Sunday, June 15, 2014

Opening Up A Can Of Worms

There is a case before the Supreme Court that they heard arguments earlier in the year that we are awaiting to hear the decision, that case is Sebelius v. Hobby Lobby. Hobby Lobby is a Christian family owned business that does not want to cover birth control pills in their business health insurance. They claim that it violates their First Amendment rights.

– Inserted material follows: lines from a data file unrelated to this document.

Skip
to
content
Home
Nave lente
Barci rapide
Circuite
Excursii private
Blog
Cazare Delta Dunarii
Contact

I have always said that if the Supreme Courts allows that to reject coverage from birth control pills that it will open the flood gates for other religions to not cover other medical procedures. Well one of the conservative lawyers finally admitted that in a Congressional hearing. The hearing was on religious exemptions for anti-discrimination laws.
‘Religious Freedom’ Not to Serve Jews?
By Jay Michaelson
The Daily Beast
June 14, 2014

The same philosophy was on display this week in Congress, when Mat Staver of the U.S. Liberty Counsel—which, like its better-known cousin the Alliance Defending Freedom, works in courts and legislatures to carve out religious exemptions to anti-discrimination laws—struggled to distinguish between a wedding photographer turning away gay customers and one turning away black or Jewish ones.

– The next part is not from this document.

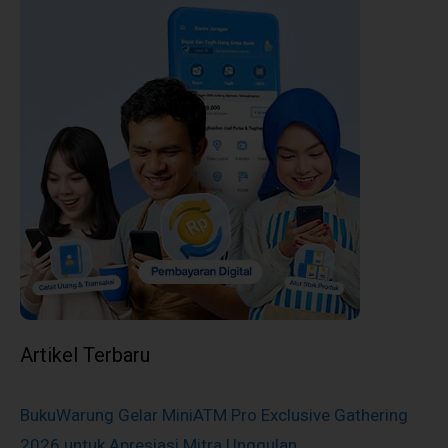
Artikel Terbaru
BukuWarung Gelar MiniATM Pro Exclusive Gathering
2026 untuk Apresiasi Mitra Unggulan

“I think that’s fundamentally different,” Staver said, when asked by Rep. Jerrold Nadler (D-NY), who is Jewish. Why? Because “she’s not saying ‘I don’t want to go to a wedding where there are people who are gay or lesbian.’ She’s saying she doesn’t want to photograph a celebration of same-sex unions.”
Rep. Jerrold Nadler kept questioning Mr. Staver about “what ifs” a black couple was getting married and someone refused to photograph the wedding on religious grounds, what if…
Nadler, knowing he had him, said, “So suppose a photographer had a religious belief that she shouldn’t photograph a Jewish wedding?”

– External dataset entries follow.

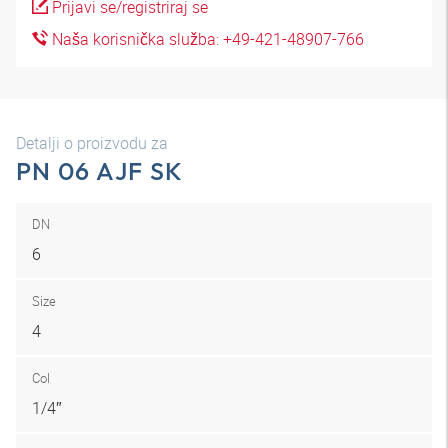
Prijavi se/registriraj se
Naša korisnička služba: +49-421-48907-766
Detalji o proizvodu za
PN 06 AJF SK
DN
6
Size
4
Col
1/4″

“I think it would be something she wouldn’t object to.”

But what if she did, Nadler pressed.

“She would have an issue there—a violation potential in that case.”

Bingo. What LGBT activists have been saying for years—that discrimination is discrimination—has finally been admitted. Protecting Jews from anti-Semitism is a “violation potential” of the anti-Semite’s religious freedom. The Liberty Counsel said Uncle.
When grant an exempt from the anti-discrimination laws based in religious grounds then you cannot discriminate against any religious beliefs, you cannot grant them for your religion it has to be for all religions.
What both [Houston Equal Rights Ordinance exchange between City Councilwoman Ellen Cohen and the aptly-named Paster Betty Riggle of Grace Community Church.] of these exchanges indicate is that, indeed, there is no difference between turning the gays away and turning the Jews, blacks, seniors, or women away. There are people with religious beliefs that disfavor all those groups. Just decades ago, Southerners argued that being able to keep their schools segregated was a matter of “religious freedom.” The only difference is that some discrimination is bad, but other discrimination is good.
Let us hope that the Supreme Court see the wisdom in rejecting Hobby Lobby’s exemption from covering birth control pills.